God has brought me a long way in that journey of healing and through it has asked me time and time again to lay my heart on the altar and trust Him with it. Every time He asks I think He is crazy and I like to remind him how scary and impossible that feels for an adoptee, then I obey. I handed my heart over to God again as an adult when my own adoption story started a desire in me to give back somehow. I didn’t know if that was just answering phones at the adoption agency or if it meant that my husband and I were being called to adopt but we began to pray. After starting with Safe Families and hosting multiple children over the course of a year we ended up journeying with one child through foster care and into adoption. We later adopted her baby sister as well. I see now God’s plan of using my adoption story to prepare me for being a mom to my own adopted children. I can connect with some of their pain in a way not every mother can, because I know I have lived it. I can share my own experiences and feelings with them, and that is a gift.

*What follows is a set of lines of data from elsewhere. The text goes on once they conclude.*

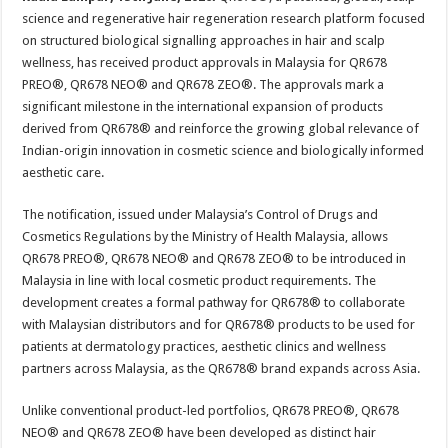
at
e
tt
er
ar
science and regenerative hair regeneration research platform focused
sA
b
er
es
e
on structured biological signalling approaches in hair and scalp
wellness, has received product approvals in Malaysia for QR678
p
o
t
PREO®, QR678 NEO® and QR678 ZEO®. The approvals mark a
p
o
significant milestone in the international expansion of products
derived from QR678® and reinforce the growing global relevance of
k
Indian-origin innovation in cosmetic science and biologically informed
aesthetic care.
The notification, issued under Malaysia’s Control of Drugs and
Cosmetics Regulations by the Ministry of Health Malaysia, allows
QR678 PREO®, QR678 NEO® and QR678 ZEO® to be introduced in
Malaysia in line with local cosmetic product requirements. The
development creates a formal pathway for QR678® to collaborate
with Malaysian distributors and for QR678® products to be used for
patients at dermatology practices, aesthetic clinics and wellness
partners across Malaysia, as the QR678® brand expands across Asia.
Unlike conventional product-led portfolios, QR678 PREO®, QR678
NEO® and QR678 ZEO® have been developed as distinct hair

I feel very blessed and lucky that my birth mom was brave enough to choose adoption, and to choose life for us.

When I was adopted thirty nine years ago, people mainly adopted to grow their families, because they couldn’t have biological children. Today, it has exploded into a huge ministry. There is more awareness today of the growing need for families to open their homes and lives to children in need, and I fully support that and pray daily that more families are called into adoption. There are so many kids in need of a family, and really that is all they need: a family.

They need a mom and a dad – not a hero or a rescuer. They need parents who will love them fully as their own, and who will love and support them as they grow up. This is the kind of family I grew up in, and it is the kind of family I want my children to grow up in. These kids don’t want to be someone’s good deed, or ministry, they want to be someone’s son or daughter. I know that for myself being adopted isn’t who I am – it is just a small piece of my story. Adoption has shaped my life, but it doesn’t define it. When my parents bravely said yes to twins I was blessed with a mom, a dad, my twin and a baby brother. I was given an amazing life filled with love, full of endless opportunities (and amazing road trips!), all because they said “Yes.”

So from an adoptee who now has five children, three of whom were adopted, you would think I could bestow on you some amazing words of wisdom on how to be a great adoptive parent. The truth is I am still trying to figure that out myself. For me I just love my kids and I pray every day for the wisdom to parent them well, and the money to pay for all their therapy when they realize I have been winging it for most of their life.

Mark 9:37

Anyone who welcomes a little child like this on my behalf welcomes me, And anyone who welcomes me welcomes not only me but also my Father who sent me.